I also fscked /deh/hdc1 (boot partition)...no errors

I suppose something is wrong with boot partition, but I have no ideea what.

Some help will be grateful. Thanks!

----------

## dgaffuri

May you check your lilo.conf? I think you should have /dev/hdc and not /dev/hdc1 in the boot option.

----------

## enhorabuena

Thanks for replying, dgafurri. It is /dev/hdc1 because this is my boot partition. However, I've tried also with /dev/hdc and I got the same error  :Sad: 

----------

## dgaffuri

Just guessing. Are you sure that your disk is hdc? What is hda? You may boot with gentoo installation cd and check fdisk -a output. Or chroot and give grub a try (grub identifies disks in a different way).

----------

## enhorabuena

Thanks again for replying. My hda is cdrom. I'm sure of that.
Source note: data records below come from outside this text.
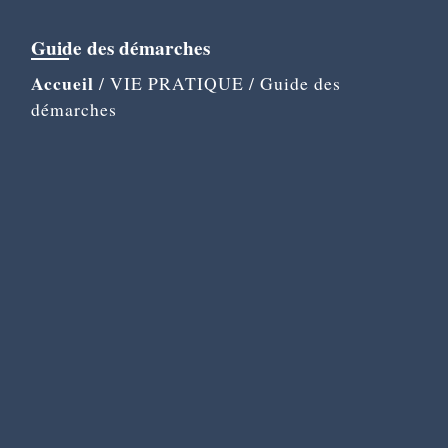
Guide des démarches
Accueil
/
VIE PRATIQUE
/
Guide des
démarches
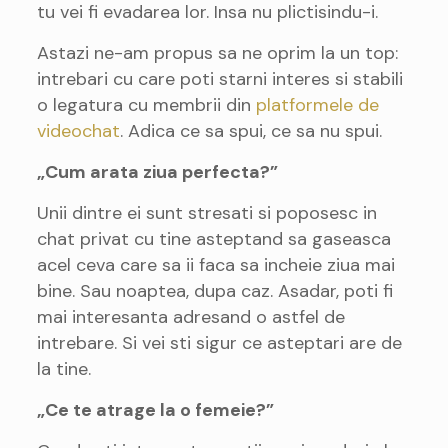
tu vei fi evadarea lor. Insa nu plictisindu-i.
Astazi ne-am propus sa ne oprim la un top:
intrebari cu care poti starni interes si stabili
o legatura cu membrii din
platformele de
videochat
. Adica ce sa spui, ce sa nu spui.
„Cum arata ziua perfecta?”
Unii dintre ei sunt stresati si poposesc in
chat privat cu tine asteptand sa gaseasca
acel ceva care sa ii faca sa incheie ziua mai
bine. Sau noaptea, dupa caz. Asadar, poti fi
mai interesanta adresand o astfel de
intrebare. Si vei sti sigur ce asteptari are de
la tine.
„Ce te atrage la o femeie?”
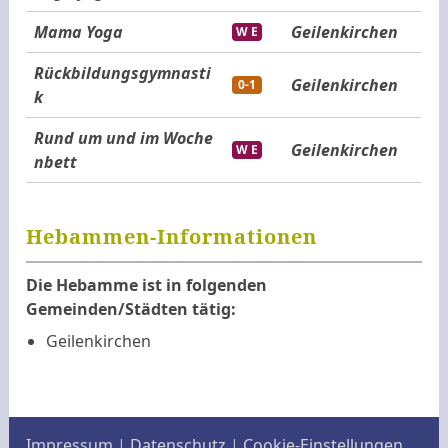
Mama Yoga
Geilenkirchen
W E
Rückbildungsgymnasti
Geilenkirchen
0-1
k
Rund um und im Woche
Geilenkirchen
W E
nbett
Hebammen-Informationen
Die Hebamme ist in folgenden
Gemeinden/Städten tätig:
Geilenkirchen
Impressum
|
Datenschutz
|
Cookie-Einstellungen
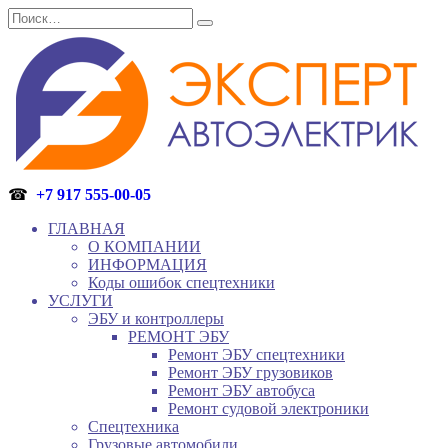
Перейти
Search
к
for:
содержанию
☎
+7 917 555-00-05
ГЛАВНАЯ
О КОМПАНИИ
ИНФОРМАЦИЯ
Коды ошибок спецтехники
УСЛУГИ
ЭБУ и контроллеры
РЕМОНТ ЭБУ
Ремонт ЭБУ спецтехники
Ремонт ЭБУ грузовиков
Ремонт ЭБУ автобуса
Ремонт судовой электроники
Спецтехника
Грузовые автомобили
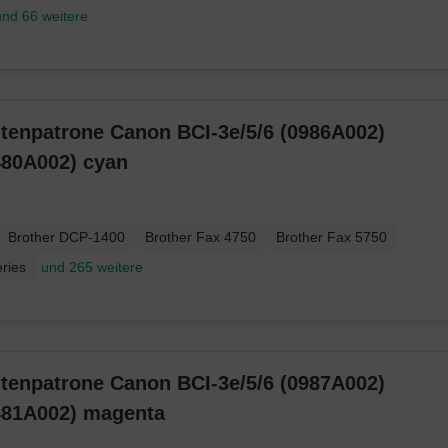
und 66 weitere
ntenpatrone Canon BCI-3e/5/6 (0986A002)
480A002) cyan
Brother DCP-1400
Brother Fax 4750
Brother Fax 5750
ries
und 265 weitere
ntenpatrone Canon BCI-3e/5/6 (0987A002)
481A002) magenta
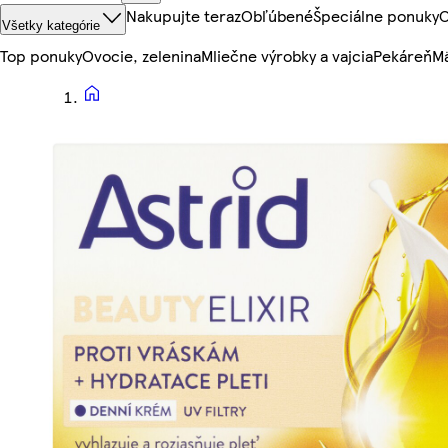
Nakupujte teraz
Obľúbené
Špeciálne ponuky
O
Všetky kategórie
Top ponuky
Ovocie, zelenina
Mliečne výrobky a vajcia
Pekáreň
Mä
My hdd is seen as hdc (4 partitions: hdc1, hdc2, hdc3 and hdc4). I don't know why suddenly does not boot anymore. Maybe I have no permission to run lilo after chrooting?

----------

## dgaffuri

 *enhorabuena wrote:*   

> Thanks again for replying. My hda is cdrom. I'm sure of that. My hdd is seen as hdc (4 partitions: hdc1, hdc2, hdc3 and hdc4). I don't know why suddenly does not boot anymore. Maybe I have no permission to run lilo after chrooting?

 

Are you saying that it stopped booting without changing anything? I thought you were installing and it never booted. I would give grub a try, just to see if you get the same error (BTW, I prefer it over LILO, you can change configuration without re-installing in the MBR).

----------

## enhorabuena

Yes, it does not boot anymore after months of running. Sincerely I never used grub. Perhaps I should give it a try ...

----------

## JSharku

I seem to remember Knoppix mounting partitions readonly and you need to explicitly remount the read-write.

Sharku

----------

## Mben

I think this is obvious but... you will have to have a working /dev and maybe /proc to run lilo (even inside a chroot). I really have no idea how to do this now that devfs is gone but I still think it is needed. That still doesn't explain why it just stopped working. Did you flash your bios? I have used grub all along on my asus motherboard based machine, because lilo never worked for me. oh well, good luck

----------

## widan

 *Mben wrote:*   

> Did you flash your bios?

 

On some boards, simply adding or removing disks can mess up the boot order too.

----------

## enhorabuena

The boot order is the same and I didn't flash my bios. In the past I was able to compile my kernel and run lilo after chrooting from a Knoppix CD, so I think the problem is not here ... don't know yet where  :Sad: 

----------

## someguy

USE="-bitch -in-laws nice gorgeous smart" emerge girlfriend

heh i have that

----------

## enhorabuena

Yeah, thanks someguy. I'd preffer some useful advices

----------